Saturday, August 5, 2017 – A Very Full Day!
Saturday morning’s events began with the Run Manchester and Manchester Street Festival, organized by Manchester Area Friends. The Manchester Men’s Club also put on their annual Classic Car Show along Main Street west of downtown.
Manchester Area Historical Society Activities
Sesquicentennial activities resumed Saturday morning with the MAHS Antiques Roadshow and Silent Auction, held at the Kingsley-Jenter House at 302 E. Main. The Antiques Roadshow was conducted by Jay and Zack Schmidt from Schmidt’s Antiques in Pittsfield Township. Residents brought their antiques for expert appraisal. The event was totally booked with all available time slots taken by curious parties wanting to know if they had something really valuable and unique!

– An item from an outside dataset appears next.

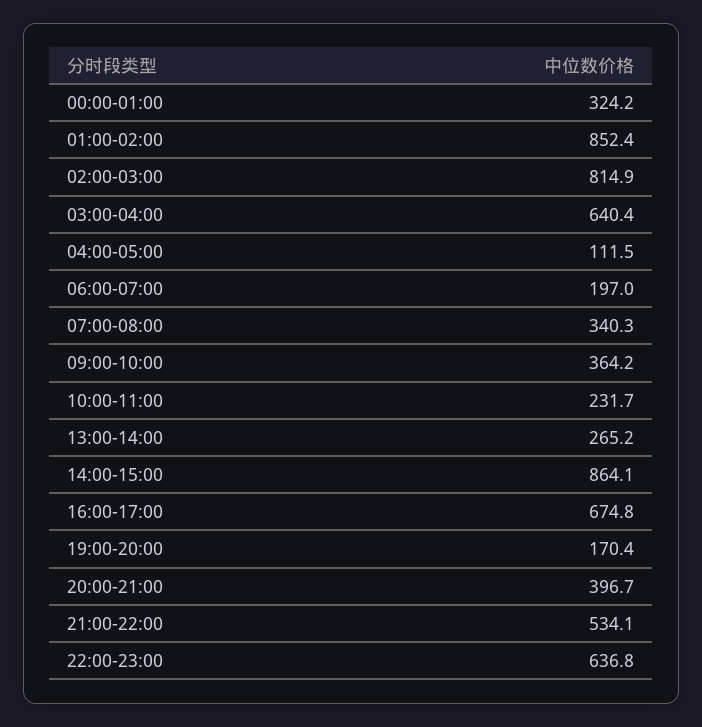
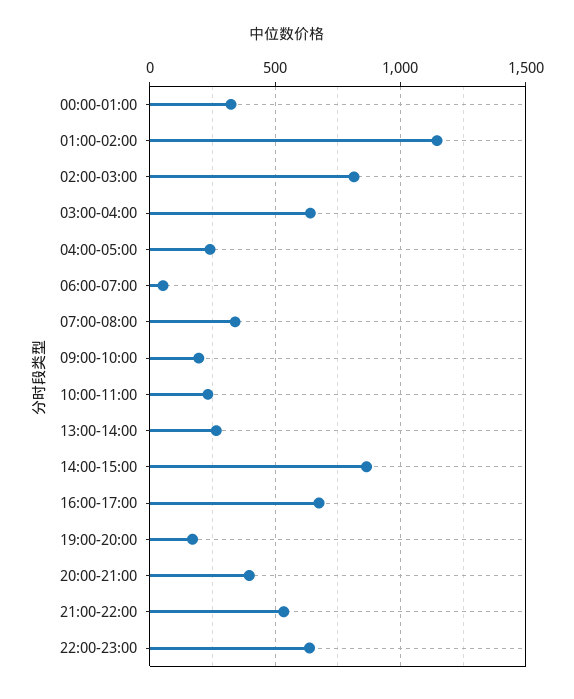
01:00-02:00: 852.4 -> 1150
04:00-05:00: 111.5 -> 250
06:00-07:00: 197 -> 50
09:00-10:00: 364.2 -> 200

Concurrent with the Antiques Roadshow, the Historical Society conducted an Open House of the Kingsley-Jenter House, to show the renovations and upgrades being made to the former funeral home building to convert it into the Society’s headquarters and museum, and also its growing use as a Community Meeting Place.
At the Open House, a very successful Silent Auction was conducted of miscellaneous historic and curious artifacts, creating operating funds for the Society’s work in historic preservation in Manchester.

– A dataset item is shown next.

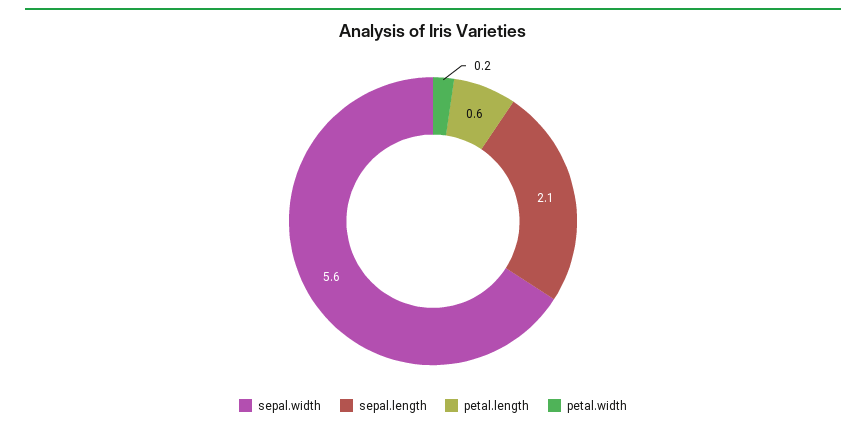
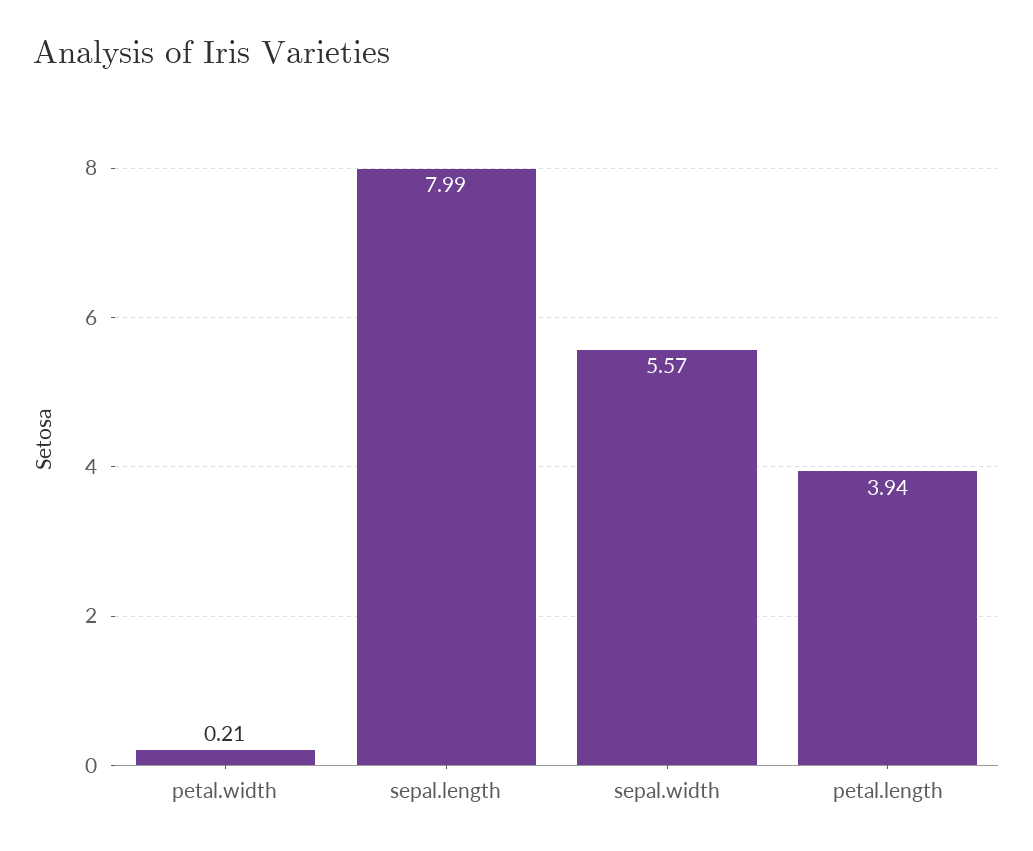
sepal.length: 2.1 -> 7.99
petal.length: 0.6 -> 3.94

We particularly thank Cindy Dresch and Sue LaRocque for their excellent help in organizing these events!
And just down the street at the John Schneider Blacksmith Shop (324 E. Main), the Society conducted blacksmithing demonstrations over a four-hour period for interested persons to drop in, observe and ask questions. Carl Curtis of the Historical Society served as docent and noted over 130 persons signed in our guest register! Our thanks to Tim Armentrout, Joe Vigilanti and Alex Gleason for demonstrating these historic crafts to a large audience.
Sesquicentennial Heritage Arts Event
Back on Main Street in the former Black Sheep Tavern building, Heather Bartell organized an excellent display of heritage crafts and manufacturing technologies used in Manchester businesses in the 19th century. The displays covered many techniques, and also provided QR Code links to view videos of these technologies in operation. Local crafting of quilts was also on display. The event was also highlighted in the Studio and Garden Art Walk event discussed below. Thanks, Heather, for setting this up!
Studio and Garden Art Walk
This self-guided tour took visitors on a walking loop around the east side of town, covering four stops with an emphasis on local art and historic crafts/technologies:
- Margaret Shaw, Folk Artist – Margaret’s home and studio at 610 City Road highlighted her unique folk art, as well as showing visitors her lovely garden.
- David W. Nelson Pottery – Visitors toured David’s studio at 319 Morgan and viewed his pottery craft works.
- Manchester District Library/Village Hall Turbine Room – The Library hosted a quilting display as an example of heritage arts, as well as showing on a continuous loop the somewhat “infamous” locally made movie from 1986, “The Carrier,” another example of “historic arts” made in Manchester. In the Village Hall lobby, a display was set up describing the historic turbine room equipment still in place from the building’s use as a Ford manufacturing plant.
- The MAHS Blacksmith Shop open house, described above, was also a part of this tour route.